[Joint position lists]
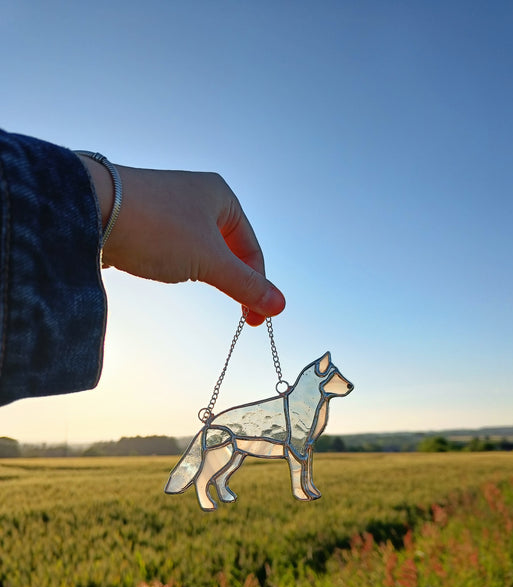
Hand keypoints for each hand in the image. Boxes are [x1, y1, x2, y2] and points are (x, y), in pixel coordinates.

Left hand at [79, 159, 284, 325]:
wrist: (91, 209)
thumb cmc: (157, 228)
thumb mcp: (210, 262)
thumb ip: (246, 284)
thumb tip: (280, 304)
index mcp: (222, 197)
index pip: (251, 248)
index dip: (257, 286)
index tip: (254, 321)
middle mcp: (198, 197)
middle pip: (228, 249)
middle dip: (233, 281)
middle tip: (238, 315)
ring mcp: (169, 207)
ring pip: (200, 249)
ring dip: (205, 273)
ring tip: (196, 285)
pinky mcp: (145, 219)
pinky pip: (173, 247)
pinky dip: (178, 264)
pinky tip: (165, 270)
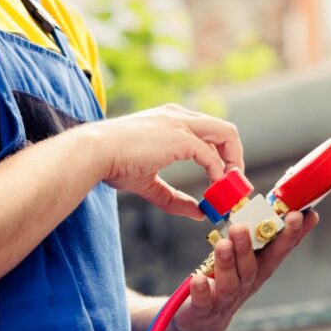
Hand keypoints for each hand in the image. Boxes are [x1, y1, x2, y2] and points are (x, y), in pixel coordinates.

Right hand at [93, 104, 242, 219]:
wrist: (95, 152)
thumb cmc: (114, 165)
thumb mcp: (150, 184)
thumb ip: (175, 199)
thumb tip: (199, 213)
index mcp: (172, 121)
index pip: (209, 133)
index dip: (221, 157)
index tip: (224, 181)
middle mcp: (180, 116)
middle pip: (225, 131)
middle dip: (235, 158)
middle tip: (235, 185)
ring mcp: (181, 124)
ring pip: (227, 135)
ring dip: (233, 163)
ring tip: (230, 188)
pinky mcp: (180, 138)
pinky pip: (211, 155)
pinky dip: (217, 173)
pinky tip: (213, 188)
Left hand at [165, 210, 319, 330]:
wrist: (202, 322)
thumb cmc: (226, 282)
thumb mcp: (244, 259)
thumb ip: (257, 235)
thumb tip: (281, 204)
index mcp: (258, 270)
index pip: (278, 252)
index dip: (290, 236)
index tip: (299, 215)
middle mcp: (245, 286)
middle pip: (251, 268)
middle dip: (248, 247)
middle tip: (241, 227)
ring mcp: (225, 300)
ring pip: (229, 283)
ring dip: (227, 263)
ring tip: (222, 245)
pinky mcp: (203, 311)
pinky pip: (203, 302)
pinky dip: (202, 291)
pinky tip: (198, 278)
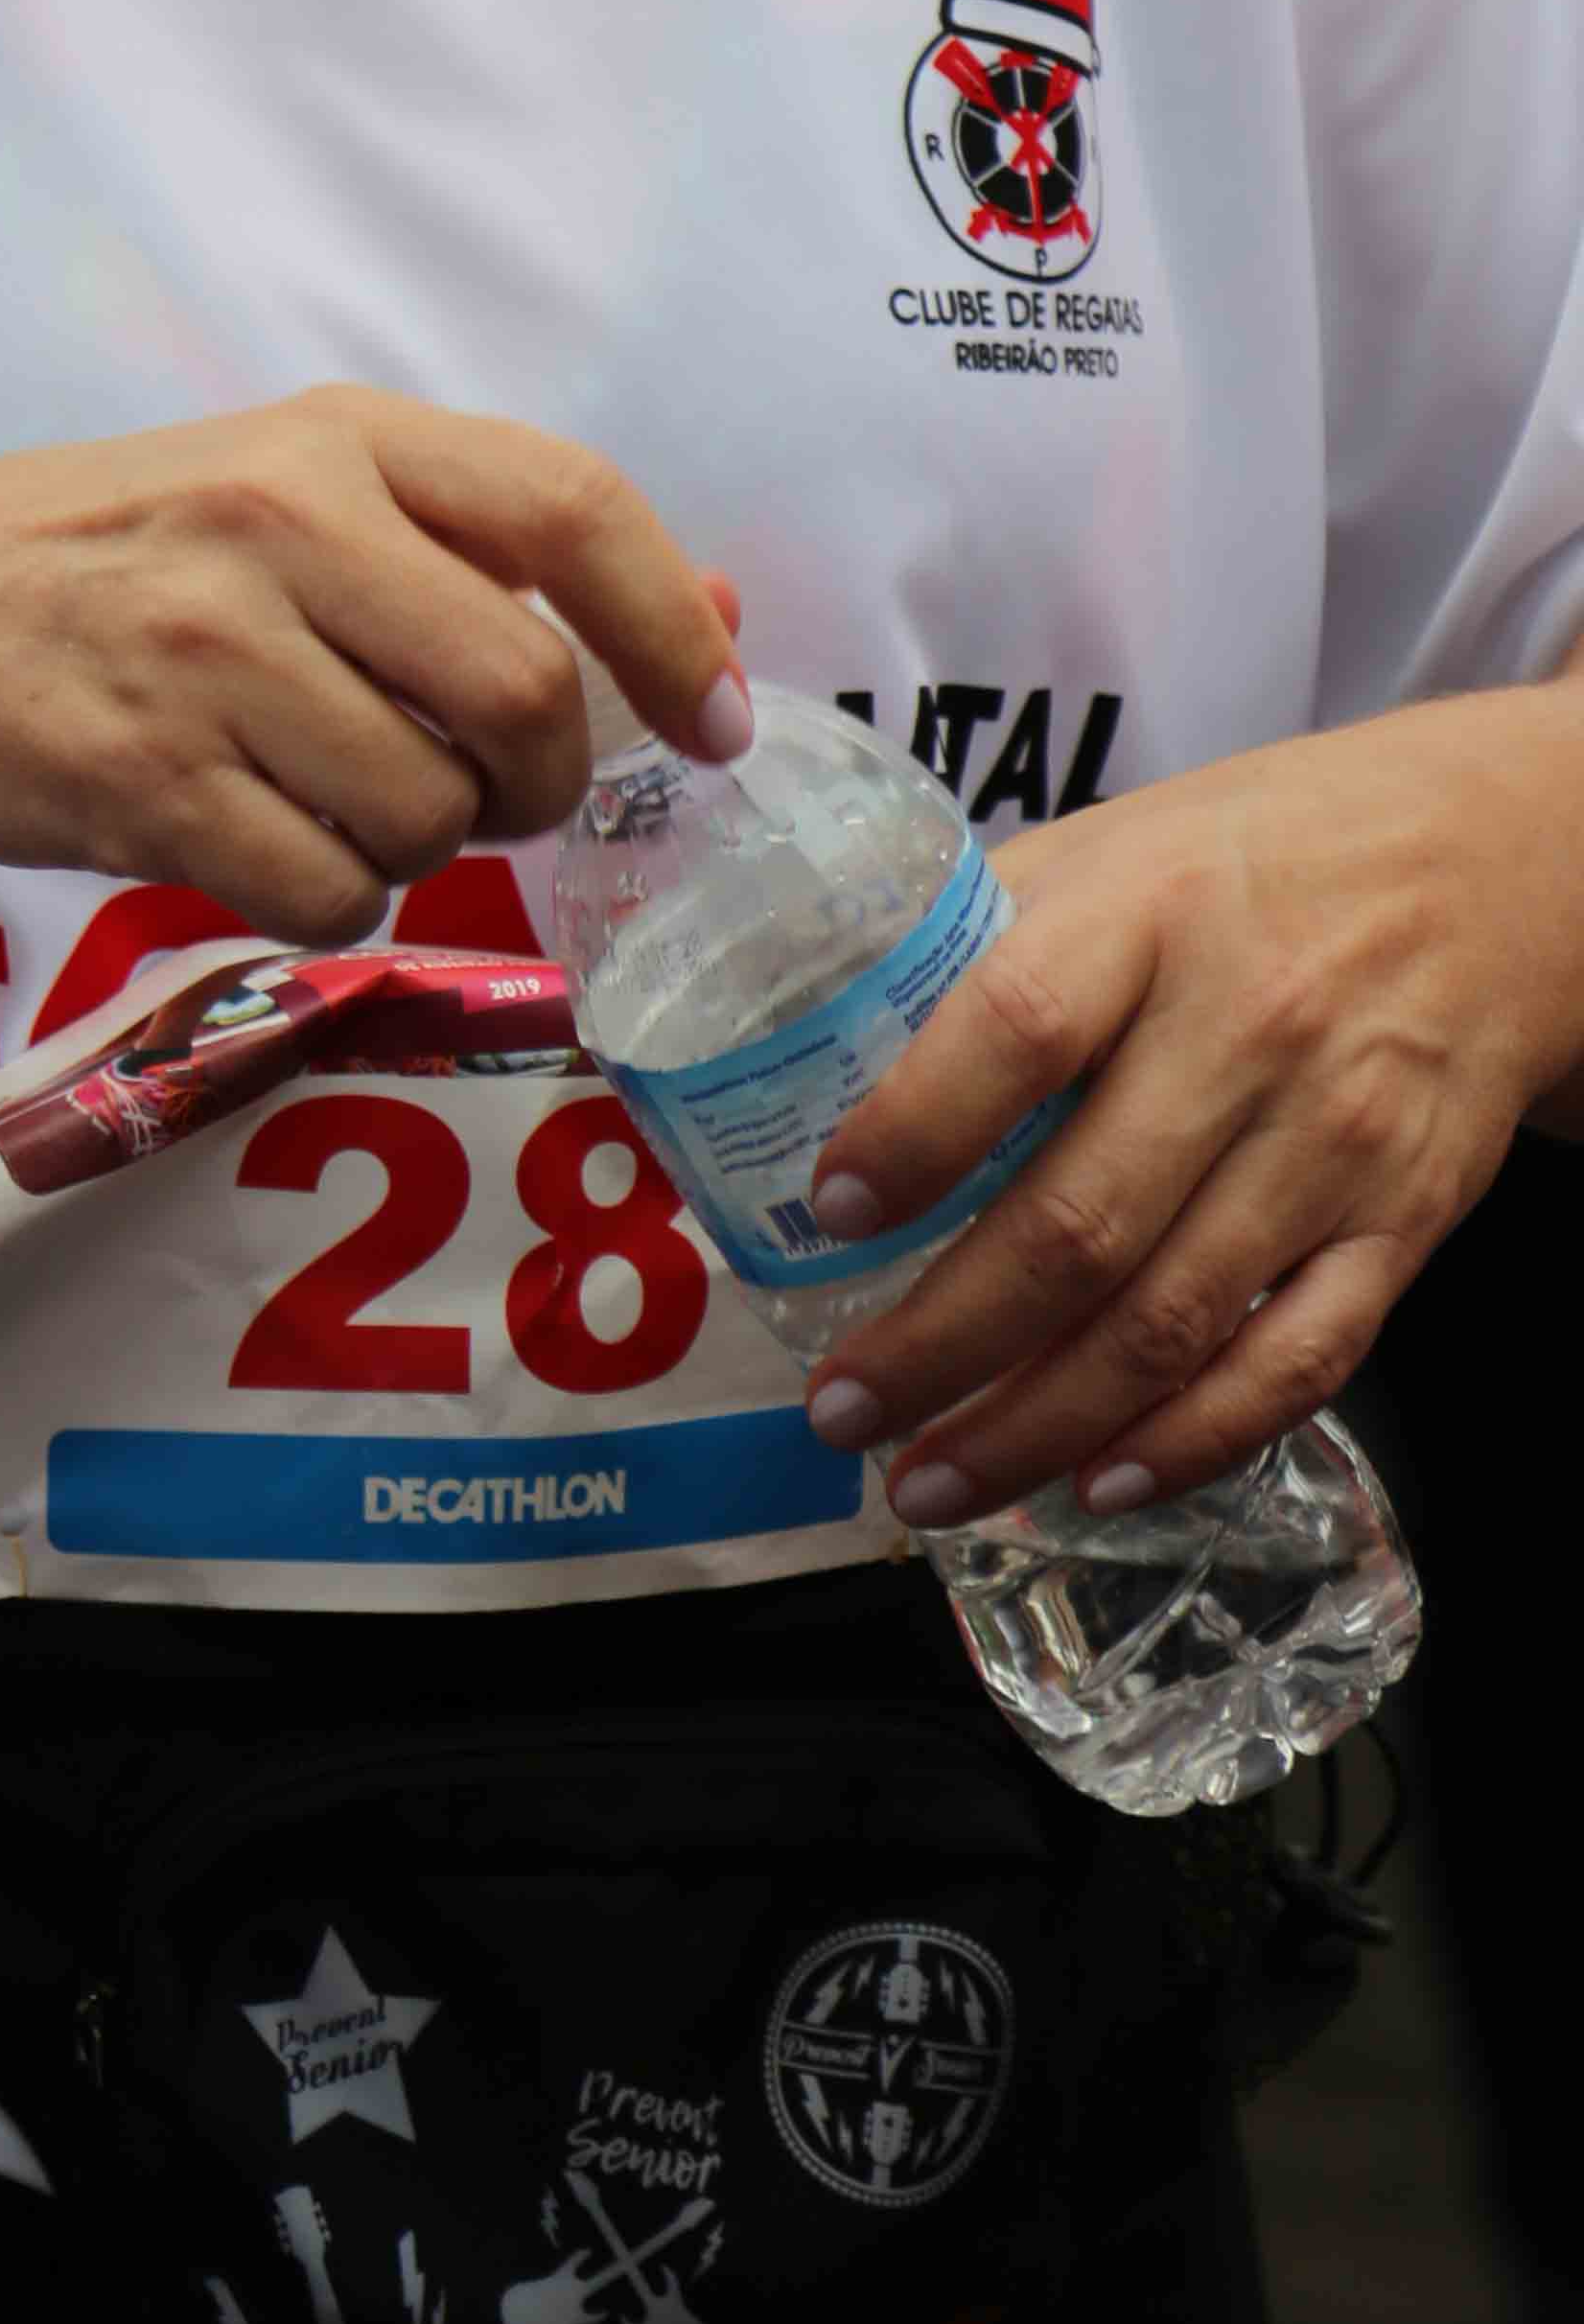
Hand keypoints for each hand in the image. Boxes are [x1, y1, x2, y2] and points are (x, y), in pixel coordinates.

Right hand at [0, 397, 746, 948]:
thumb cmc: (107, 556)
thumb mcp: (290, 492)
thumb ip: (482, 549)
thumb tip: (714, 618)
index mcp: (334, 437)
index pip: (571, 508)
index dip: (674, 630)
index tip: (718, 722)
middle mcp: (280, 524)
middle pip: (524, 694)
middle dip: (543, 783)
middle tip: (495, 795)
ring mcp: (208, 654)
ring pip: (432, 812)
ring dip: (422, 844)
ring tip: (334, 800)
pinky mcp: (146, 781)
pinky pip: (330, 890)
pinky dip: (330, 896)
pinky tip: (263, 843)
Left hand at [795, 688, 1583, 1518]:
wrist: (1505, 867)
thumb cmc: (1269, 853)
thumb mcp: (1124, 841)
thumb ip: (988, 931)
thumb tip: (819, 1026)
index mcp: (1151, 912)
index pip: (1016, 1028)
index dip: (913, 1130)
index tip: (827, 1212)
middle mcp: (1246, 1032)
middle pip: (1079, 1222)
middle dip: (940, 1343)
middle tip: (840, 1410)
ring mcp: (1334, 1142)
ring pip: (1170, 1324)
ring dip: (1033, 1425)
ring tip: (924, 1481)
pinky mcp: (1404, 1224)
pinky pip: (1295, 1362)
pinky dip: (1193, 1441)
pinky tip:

## Requirement
Please print each record above again exactly, but omit any pictures.

## Exercise output
Hand keypoints for each hand in the image. Boxes are [x1, y1, x2, y2] and points are (x, y), in pixel coordinates.

Left hand at [79, 159, 284, 325]:
wrist: (91, 209)
thumb cmc: (157, 228)
thumb mcp: (210, 262)
thumb ip: (246, 284)
thumb tip: (280, 304)
index mcp: (222, 197)
index pip: (251, 248)
index dip: (257, 286)
index tip: (254, 321)
middle mcp: (198, 197)
middle pip: (228, 249)
middle dip: (233, 281)
middle tip: (238, 315)
ring mcp: (169, 207)
ring pip: (200, 249)
ring dip: (205, 273)
ring tip: (196, 285)
pinky mcp: (145, 219)
pinky pip: (173, 247)
pinky dip: (178, 264)
pinky tip: (165, 270)
Hand keypoints for each hand in the image. Boxes are [x1, y1, x2, y2] and points are (x, y), in pixel coordinates.

Right hand at [93, 104, 242, 219]:
wrist: (95, 152)
thumb cmc: (114, 165)
thumb mcp: (150, 184)
thumb ip: (175, 199)
thumb tip: (199, 213)
index mcp: (172, 121)
index pip: (209, 133)
index dip: (221, 157)
index tip: (224, 181)
middle mcp: (180, 116)
middle pip: (225, 131)
middle dip: (235, 158)
middle tip: (235, 185)
ring mcp: (181, 124)
ring pip: (227, 135)
ring dip: (233, 163)
ring tip: (230, 188)
pinky mcp: (180, 138)
pinky pip: (211, 155)
pinky dip: (217, 173)
pinky tip: (213, 188)
Left hand at [165, 210, 319, 330]:
wrist: (202, 322)
thumb cmc: (226, 282)
thumb mcp: (244, 259)
thumb ip: (257, 235)
thumb tip: (281, 204)
index mcp: (258, 270)
index pip: (278, 252)
index dip: (290, 236)
index tip: (299, 215)
middle mcp: (245, 286)
middle pip: (251, 268)
middle dip: (248, 247)
middle tip: (241, 227)
ring mcp: (225, 300)
ring pip: (229, 283)
ring dip: (227, 263)
ring tip: (222, 245)
pinky mcp: (203, 311)
pinky pip: (203, 302)
pinky dip: (202, 291)
pinky tip: (198, 278)
Hand keypoints for each hand in the image. Boxes are [x1, y1, x2, y2] and points are (x, y), in pixel coordinates.

Right hand at [0, 397, 746, 948]:
thumb cmc: (107, 556)
thumb mcp: (290, 492)
thumb ip: (482, 549)
thumb tip: (714, 618)
index mcp: (334, 437)
index pip: (571, 508)
index dip: (674, 630)
index tip: (718, 722)
middle mcp: (280, 524)
middle pip: (524, 694)
middle dip: (543, 783)
middle tip: (495, 795)
ring mcp: (208, 654)
ring pip: (432, 812)
ring dip: (422, 844)
ring tip: (334, 800)
pinky mcp: (146, 781)
pinky pip: (330, 890)
pinky dip: (330, 896)
pinky tip: (263, 843)
Left hand at [795, 688, 1583, 1518]:
wrist: (1505, 867)
thumb cmc: (1269, 853)
thumb mcp: (1124, 841)
thumb ip: (988, 931)
thumb tip: (819, 1026)
index mcp: (1151, 912)
index pip: (1016, 1028)
index dip: (913, 1130)
index tip: (827, 1212)
middle mcp: (1246, 1032)
middle pip: (1079, 1222)
middle dip: (940, 1343)
middle tip: (840, 1410)
ring mcp: (1334, 1142)
ring pip: (1170, 1324)
ring dip: (1033, 1425)
ring tip: (924, 1481)
pinky mcp: (1404, 1224)
pinky pip: (1295, 1362)
pinky dip: (1193, 1441)
pinky tip:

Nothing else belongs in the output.